Though not all of the comics who appeared on Def Comedy Jam had a strong hip-hop sensibility, there was no question who was running the show. The audience was always filled with members dressed in the current fashions—the most distinctive outfits in the crowd were consistently good material for the comedians onstage. And the comedians were hip-hop, too—take Bernie Mac. In addition to wearing a graffitied denim ensemble in a 1992 appearance, Mac weaves the show’s sensibility into his act: In a take-off from the old-school comic bit of using the drummer to punctuate the punchline, Mac has the DJ drop a beat in place of a cymbal crash. [watch video clip 2, Bernie Mac on Def Comedy Jam]

Whether or not it was Simmons’s intention, Def Comedy Jam did change, for a time at least, audiences’ expectation of black comics and, in turn, black comedians’ expectation of what audiences wanted to hear.
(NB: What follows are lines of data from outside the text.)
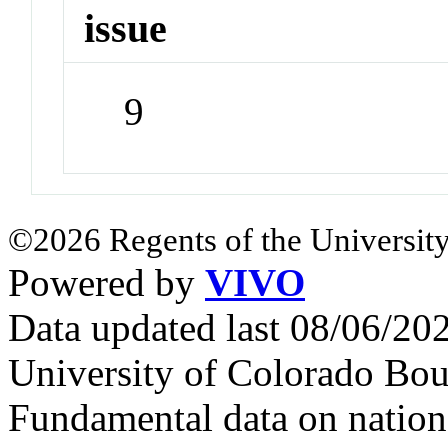
issue
9
©2026 Regents of the University
Powered by
VIVO
Data updated last 08/06/2
University of Colorado Bou
Fundamental data on nationa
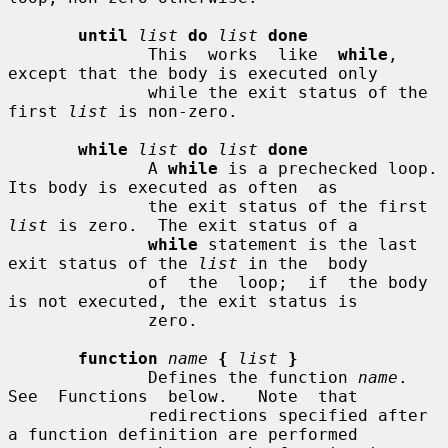
until
list
do
list
done
              This  works  like  
while
,  
except that the body is executed only

              while the exit status of the 
first 
list
 is non-zero.

while
list
do
list
done
              A 
while
 is a prechecked loop.  
Its body is executed as often  as

              the exit status of the first 
list
 is zero.  The exit status of a

while
 statement is the last 
exit status of the 
list
 in the  body

              of  the  loop;  if  the body 
is not executed, the exit status is

              zero.

function
name
{
list
}
              Defines the function 
name
.   
See  Functions  below.   Note  that

              redirections specified after 
a function definition are performed
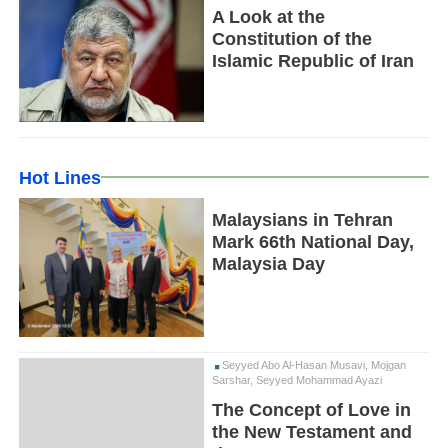
A Look at the
Constitution of the
Islamic Republic of Iran
Hot Lines
Malaysians in Tehran
Mark 66th National Day,
Malaysia Day
Seyyed Abo Al-Hasan Musavi, Mojgan
Sarshar, Seyyed Mohammad Ayazi
The Concept of Love in
the New Testament and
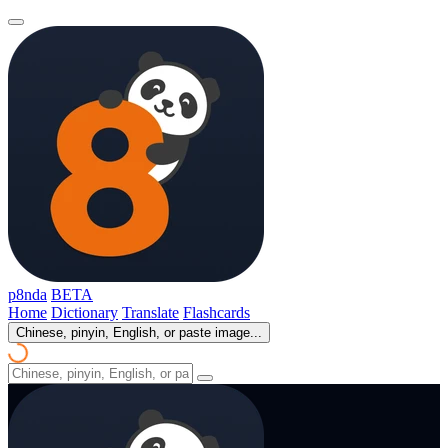
p8nda
BETA
Home
Dictionary
Translate
Flashcards
Chinese, pinyin, English, or paste image...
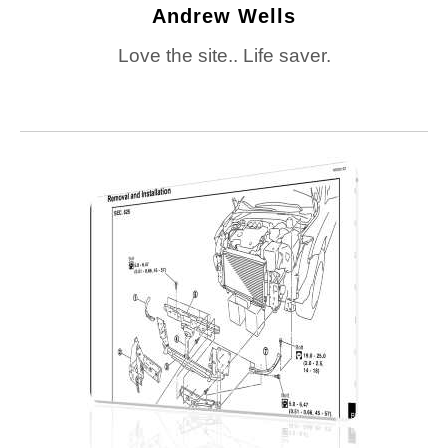
Andrew Wells
Love the site.. Life saver.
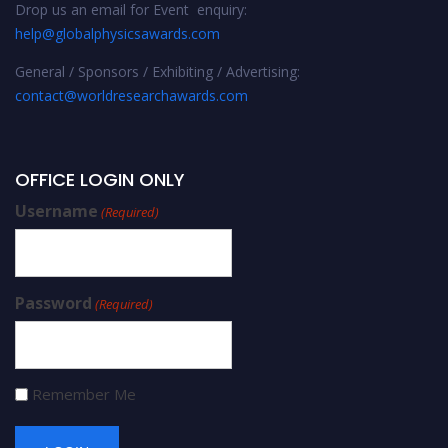
Drop us an email for Event enquiry:
help@globalphysicsawards.com
General / Sponsors / Exhibiting / Advertising:
contact@worldresearchawards.com
OFFICE LOGIN ONLY
Username
(Required)
Password
(Required)
Remember Me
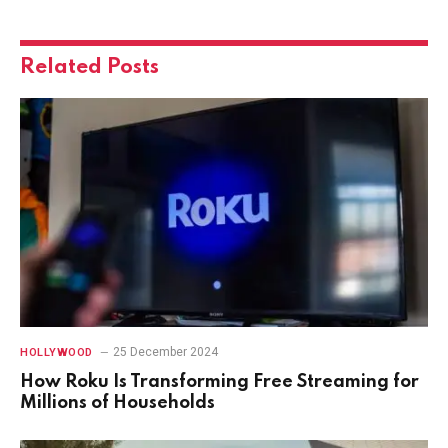
Related
Posts
25 December 2024
HOLLYWOOD
How Roku Is Transforming Free Streaming for
Millions of Households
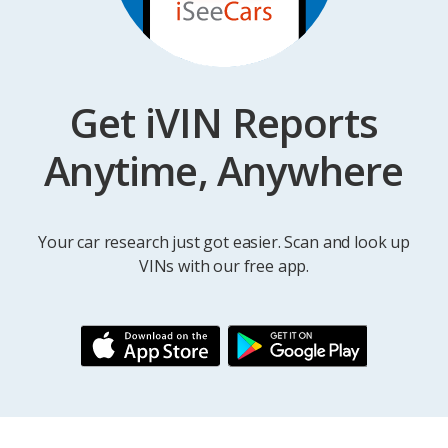
Get iVIN Reports
Anytime, Anywhere
Your car research just got easier. Scan and look up
VINs with our free app.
A club owner in Washington, DC complained, “Now guys walk out onstage looking for someone in the audience to mess with, and that's what they do for thirty minutes. They attack. Now everyone thinks that's what black comedy is.” In a 1993 seminar held at The Paley Center for Media (then called The Museum of Television & Radio), young performers expressed frustration that audiences expected them to do the same kind of humor that they saw on HBO. [watch video clip 1, of the event]
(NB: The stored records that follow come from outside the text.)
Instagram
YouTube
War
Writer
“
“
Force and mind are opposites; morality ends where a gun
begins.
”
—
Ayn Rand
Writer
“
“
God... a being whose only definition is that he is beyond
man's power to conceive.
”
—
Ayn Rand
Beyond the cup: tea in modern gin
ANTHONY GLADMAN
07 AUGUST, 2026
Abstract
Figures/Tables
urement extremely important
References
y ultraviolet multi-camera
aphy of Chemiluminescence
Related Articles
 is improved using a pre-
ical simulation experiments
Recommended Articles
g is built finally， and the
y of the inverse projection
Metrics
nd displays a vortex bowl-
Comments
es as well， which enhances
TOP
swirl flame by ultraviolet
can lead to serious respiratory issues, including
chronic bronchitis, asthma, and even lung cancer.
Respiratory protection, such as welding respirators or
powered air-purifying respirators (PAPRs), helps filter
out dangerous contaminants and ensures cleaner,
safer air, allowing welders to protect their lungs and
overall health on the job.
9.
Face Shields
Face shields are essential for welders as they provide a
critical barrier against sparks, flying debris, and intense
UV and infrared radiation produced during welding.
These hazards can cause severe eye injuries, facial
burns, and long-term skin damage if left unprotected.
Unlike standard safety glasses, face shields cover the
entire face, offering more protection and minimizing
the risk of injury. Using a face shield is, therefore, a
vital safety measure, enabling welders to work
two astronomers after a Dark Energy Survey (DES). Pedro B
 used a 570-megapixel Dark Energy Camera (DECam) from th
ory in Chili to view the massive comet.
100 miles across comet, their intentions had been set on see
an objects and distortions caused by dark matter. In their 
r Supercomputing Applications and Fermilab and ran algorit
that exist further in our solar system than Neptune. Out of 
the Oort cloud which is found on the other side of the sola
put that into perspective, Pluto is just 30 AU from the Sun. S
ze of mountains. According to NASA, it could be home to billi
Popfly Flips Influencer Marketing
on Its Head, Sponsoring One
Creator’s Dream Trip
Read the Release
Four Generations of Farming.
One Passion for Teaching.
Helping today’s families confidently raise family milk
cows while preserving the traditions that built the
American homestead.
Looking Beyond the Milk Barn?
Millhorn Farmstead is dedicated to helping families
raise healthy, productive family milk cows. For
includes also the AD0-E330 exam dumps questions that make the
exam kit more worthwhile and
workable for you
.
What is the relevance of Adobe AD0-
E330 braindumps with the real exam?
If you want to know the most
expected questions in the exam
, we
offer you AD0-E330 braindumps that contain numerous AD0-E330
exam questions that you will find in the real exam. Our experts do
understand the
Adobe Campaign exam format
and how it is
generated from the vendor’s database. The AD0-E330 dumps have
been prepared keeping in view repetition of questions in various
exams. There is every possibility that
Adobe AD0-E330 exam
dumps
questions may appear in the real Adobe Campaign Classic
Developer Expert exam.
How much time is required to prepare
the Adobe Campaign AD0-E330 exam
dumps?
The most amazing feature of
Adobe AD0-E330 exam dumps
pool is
Many in the business predicted, rightly, that the trend of profanity-, sex-, and insult-based humor would eventually burn itself out. There just weren’t enough comics who were good enough; insult humor takes intelligence, and a string of curse words isn’t a joke. The DC club owner saw a lot of comedians who “get over by bustin' on people…because they don't have an act.” The more experienced comedians saw, too, that the quality of the comedy on the show was uneven. Bernie Mac said at the time, “Def Jam gives black comics a lot of opportunities we'd never get anywhere else, but some of them just aren't ready.”

The comics who were ready, though, make up the real legacy of Def Comedy Jam. Most of the major black comics of the past decade were discovered through, or passed through, the show: Martin Lawrence, Chris Rock, Dave Chappelle, Chris Tucker, Bill Bellamy, Eddie Griffin, Tracy Morgan, and the self-proclaimed “Kings of Comedy": Steve Harvey, Cedric the Entertainer, D. L. Hughley, and Bernie Mac.

Most importantly, these comedians have not been forced to stick with the same kind of raw humor that got them noticed. Lawrence soon jumped from Def Comedy Jam to his own sitcom on Fox, Martin (1992–97). Martin’s comic sensibility was similar to Def Comedy Jam’s, but Lawrence’s film career has included a range of roles: He was an action star in Bad Boys (1995),  assumed a Madea-esque fat suit for Big Momma's House (2000), and played Raven-Symoné’s overprotective father in Disney’s College Road Trip (2008). Other comedians have made parallel leaps. Chris Tucker parlayed his Michael Jackson impersonation into above-the-title status in a major film franchise, Rush Hour and its sequels (and later, a costarring role in a Michael Jackson music video). Before his untimely death in 2008, Bernie Mac produced and starred in an uncommonly smart and quirky family sitcom, The Bernie Mac Show (2001–06), in addition to starring alongside George Clooney, Brad Pitt, and Matt Damon in Steven Soderbergh’s massive hits Ocean’s 11, 12, and 13. An entire generation of black comedians can thank Def Comedy Jam for the exposure that the show—and its attendant controversy—provided.

A remarkable change has happened during Def Comedy Jam’s decade-long hiatus: hip-hop has evolved from an attitude cultivated on the segregated streets of urban ghettos into perhaps the defining cultural force of the last thirty years, its presence felt across all of popular culture: music, television, movies, books and magazines, fashion, sports. More than that, hip-hop has grown into a global phenomenon, embraced by and incorporated into youth cultures in communities across the world. So Def Comedy Jam comedians should thank, too, the cultural movement so compelling that it couldn’t be repressed, denied, or ignored—it’s hip-hop and, it don’t stop.